This song was originally recorded by New York hip-hop artist, poet and actor Saul Williams for his 2004 self-titled album. The Kills covered the track 14 years later. Vocalist Alison Mosshart described the track as "a song of strength and empowerment, rooted in the idea of rising above."
She added: "It was one of those songs you're almost scared to cover because it carries so much respect. It wasn't a straight up love song or a drug song. It was defined, serious, and perfect already. With certain songs you feel like an intruder trying to sing them, but this one felt like my own."
Guitarist Jamie Hince said the song was "so impactful" to The Kills. "It was the kind of song that would come on backstage and everyone would stop what they were doing and stand up," he explained. "The more I found myself listening to the lyrics, the more I heard in them, and found myself singing along with goosebumps. The brilliant thing about it is that it speaks to so many different ideas – a true underground thing like the best Iggy Pop songs."

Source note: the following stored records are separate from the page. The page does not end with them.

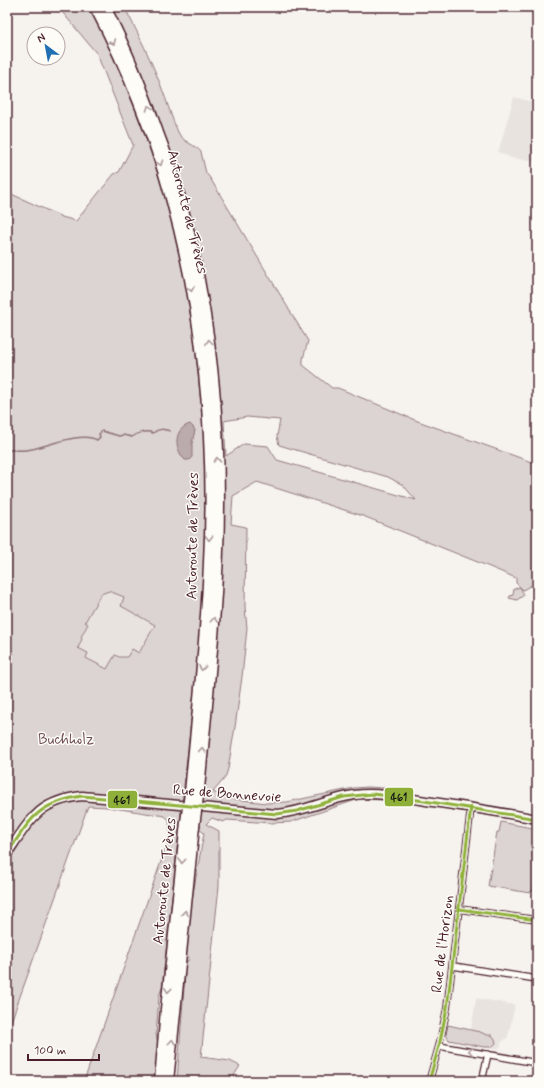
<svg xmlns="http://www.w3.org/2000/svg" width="544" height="1088" font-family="Mynerve,sans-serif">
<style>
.built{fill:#e9e3e0}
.green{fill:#dcd4d2;stroke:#937a7e;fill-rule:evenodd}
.water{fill:#bbabac;stroke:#8e7378}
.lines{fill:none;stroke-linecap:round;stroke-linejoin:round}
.stream{stroke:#8e7378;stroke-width:1.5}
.street-casing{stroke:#4a1f2b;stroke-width:8}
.secondary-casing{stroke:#4a1f2b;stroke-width:11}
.highway-casing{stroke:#4a1f2b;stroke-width:13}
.street{stroke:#fdfcf7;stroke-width:5.5}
.secondary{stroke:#fdfcf7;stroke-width:8}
.highway{stroke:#fdfcf7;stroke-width:10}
.highway-bridge-casing{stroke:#4a1f2b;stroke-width:13;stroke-linecap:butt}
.highway-bridge{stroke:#fdfcf7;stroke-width:10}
.bus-1-casing{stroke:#fdfcf7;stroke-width:6}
.bus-1{stroke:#8eb039;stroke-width:3}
.oneway{stroke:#ac999b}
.labels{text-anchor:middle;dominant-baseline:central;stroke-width:3;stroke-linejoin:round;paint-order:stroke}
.street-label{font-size:15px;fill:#4a1f2b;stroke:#fdfcf7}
.park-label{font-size:15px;fill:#6e4c55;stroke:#fdfcf7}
.line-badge{stroke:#fdfcf7;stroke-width:1.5}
.pale-badge-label{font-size:11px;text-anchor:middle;font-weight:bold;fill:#111}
</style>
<rect width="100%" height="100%" fill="#f6f3ef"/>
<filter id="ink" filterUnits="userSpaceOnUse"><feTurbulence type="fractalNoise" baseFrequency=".025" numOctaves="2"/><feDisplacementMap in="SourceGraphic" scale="8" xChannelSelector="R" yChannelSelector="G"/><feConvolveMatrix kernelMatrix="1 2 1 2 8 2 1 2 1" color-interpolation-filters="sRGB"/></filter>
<g filter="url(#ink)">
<path class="built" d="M514,97L537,103V162L511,158L498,152Z
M110,591L124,597L122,606L155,625L139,653L123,657L115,655L107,669L86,658L77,648L82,640L81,638L88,624L84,623L101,594Z
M476,998L515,1005L508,1037L501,1043V1047H498L499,1050L449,1040L447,1038L446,1035L448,1025L471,1030Z"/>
<path class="green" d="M58,7H90C122,71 148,138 168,207C187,275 197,348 202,419L221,418L213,333L199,250L168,144L139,67L111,7H124L126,10C139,35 151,60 161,86C167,101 171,117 178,132C183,143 195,144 201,152L206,173L210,178L308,341L303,359V365L332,388H338L415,420L537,464V585L533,584L523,590L516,583V578L480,563L363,516L257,482L233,496L231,524L246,527L245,607L247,628L242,677L235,727L228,769L225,778L213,792L227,798L266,803L287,802L354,788L368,787L412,790L408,801L359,799L291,822L271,823L227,820L223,822L212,818L206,824L219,831V886L201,1057L230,1061L240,1066L231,1080L233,1081H177L186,961H188L189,957H186L192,899L204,833L199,829L218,640L223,561V459L204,440L205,498L204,561L200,638L162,988L159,996L156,1035L158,1043L156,1081H84L170,836L169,820L165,816L107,807L88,806L7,1033V192L62,217L76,221L114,174L119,172L133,145L97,54ZM247,417L280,420L277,436L279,445L388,477L403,485L416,500L277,460L268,446L244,444L226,456L224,421ZM109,591L124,597L121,606L155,625L139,653L132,649L127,657H119L115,655L107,669L86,658L88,653L78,648L82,639L81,637L88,624L85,622L101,594Z
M520,587L524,595L517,600L509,598L510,596L513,595L514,589Z
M501,822L537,829L532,856L537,858V871L533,891H531L530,893L488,886L497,832H499Z
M448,1025L480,1032L487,1035H492L495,1039L496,1043L492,1047H484L449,1040L446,1035Z"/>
<path class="water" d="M190,424L193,427L195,430L192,443V457L189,460H185C174,449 173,429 190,424Z"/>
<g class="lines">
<path class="stream" d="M7,450C15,450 24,451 32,449C48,446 82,431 97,440L100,437L99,434L102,431L119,436L123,435L132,437C137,433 147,430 153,433C159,428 163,429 170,431"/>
<g class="street-casing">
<path id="street" d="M459,909L537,920
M453,966L537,979
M439,1046L537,1063
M429,1081L439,1046L447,1008L471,807
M482,1081L488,1054
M535,1081L537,1062"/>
</g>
<g class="secondary-casing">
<path id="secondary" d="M7,854C30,820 38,801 82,796L277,814C305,812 327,799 354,795C378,792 402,797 426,801C463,806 500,812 537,819"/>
</g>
<g class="highway-casing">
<path id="highway" d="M95,7C127,68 153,132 171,198C204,317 215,441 209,563C206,640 197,716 190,793
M105,7C126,48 143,90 158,133C166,154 174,176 180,198C207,296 219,398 219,500C219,597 208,693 199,789
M160,1081L166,1009L186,822
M168,1081L194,826"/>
</g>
<use href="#street" class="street"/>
<use href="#secondary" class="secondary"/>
<use href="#highway" class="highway"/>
<g class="highway-bridge-casing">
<path id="highway-bridge" d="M186,822L190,793
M194,826L199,789"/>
</g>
<use href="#highway-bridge" class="highway-bridge"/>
<g class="bus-1-casing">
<path id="bus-1" d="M7,854C30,819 38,803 82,796L277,814L297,811L344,797L372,794L399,797L537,819
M459,909L537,920
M429,1081L439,1046L447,1008L471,807"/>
</g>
<use href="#bus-1" class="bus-1"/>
</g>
<defs><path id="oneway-chevron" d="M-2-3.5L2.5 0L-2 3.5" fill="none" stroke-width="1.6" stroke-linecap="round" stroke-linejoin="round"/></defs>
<g class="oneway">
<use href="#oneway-chevron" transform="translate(113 42) rotate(65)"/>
<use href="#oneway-chevron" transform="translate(149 108) rotate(-110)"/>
<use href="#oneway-chevron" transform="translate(160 163) rotate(72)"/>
<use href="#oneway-chevron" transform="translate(191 289) rotate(79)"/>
<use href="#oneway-chevron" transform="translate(209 342) rotate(-97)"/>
<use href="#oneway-chevron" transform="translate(217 460) rotate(-92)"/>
<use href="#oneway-chevron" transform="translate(209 538) rotate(91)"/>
<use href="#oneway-chevron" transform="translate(214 620) rotate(-87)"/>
<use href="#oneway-chevron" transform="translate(202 668) rotate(96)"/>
<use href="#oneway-chevron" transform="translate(202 750) rotate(-84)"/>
<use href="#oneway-chevron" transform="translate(182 861) rotate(96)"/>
<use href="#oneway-chevron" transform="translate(185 913) rotate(-84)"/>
<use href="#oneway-chevron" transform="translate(168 990) rotate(96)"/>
<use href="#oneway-chevron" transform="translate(172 1042) rotate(-85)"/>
<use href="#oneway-chevron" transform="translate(471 1051) rotate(-170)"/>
</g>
</g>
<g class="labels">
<g class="street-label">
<text transform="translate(187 212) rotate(76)">Autoroute de Trèves</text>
<text transform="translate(193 536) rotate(-89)">Autoroute de Trèves</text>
<text transform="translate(227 794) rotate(4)">Rue de Bonnevoie</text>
<text transform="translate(165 881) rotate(-84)">Autoroute de Trèves</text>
<text transform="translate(443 944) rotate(-83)">Rue de l'Horizon</text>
</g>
<g class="park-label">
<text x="66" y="740">Buchholz</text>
</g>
</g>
<g class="line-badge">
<rect x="384" y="787" width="30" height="20" rx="4" fill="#8eb039"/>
<rect x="107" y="790" width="31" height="19" rx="4" fill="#8eb039"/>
</g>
<g class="pale-badge-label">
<text x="399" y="801">461</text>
<text x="122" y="804">461</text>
</g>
<rect width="544" height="1088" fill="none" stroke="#fdfcf7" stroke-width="24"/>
<rect x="12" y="12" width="520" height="1064" fill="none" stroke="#4a1f2b" stroke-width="1.5" filter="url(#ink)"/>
<g transform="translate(46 46) rotate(328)"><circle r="19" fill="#fdfcf7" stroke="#b5a4a5"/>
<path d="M0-3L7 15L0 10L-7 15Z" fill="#1f6fb2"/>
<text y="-6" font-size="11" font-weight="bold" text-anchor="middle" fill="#4a1f2b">N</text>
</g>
<path d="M28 1054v6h71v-6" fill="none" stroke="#4a1f2b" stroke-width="2"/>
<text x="34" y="1054" font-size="12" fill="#4a1f2b" stroke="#fdfcf7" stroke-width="3" paint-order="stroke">100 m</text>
</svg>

Williams gave the Kills' version his seal of approval. He said: "I always felt envious of the way the 60s generation shared songs and ideologies. Jimi singing Dylan. Rotary Connection singing Otis Redding. The Stones singing the blues. This is all part of the beauty and power of music and it reverberates deeply in me. All this to say, I'm honored. I liked The Kills before they chose to cover 'LOD.' If they can feel themselves in that song, it's because they are as much a part of it as I am."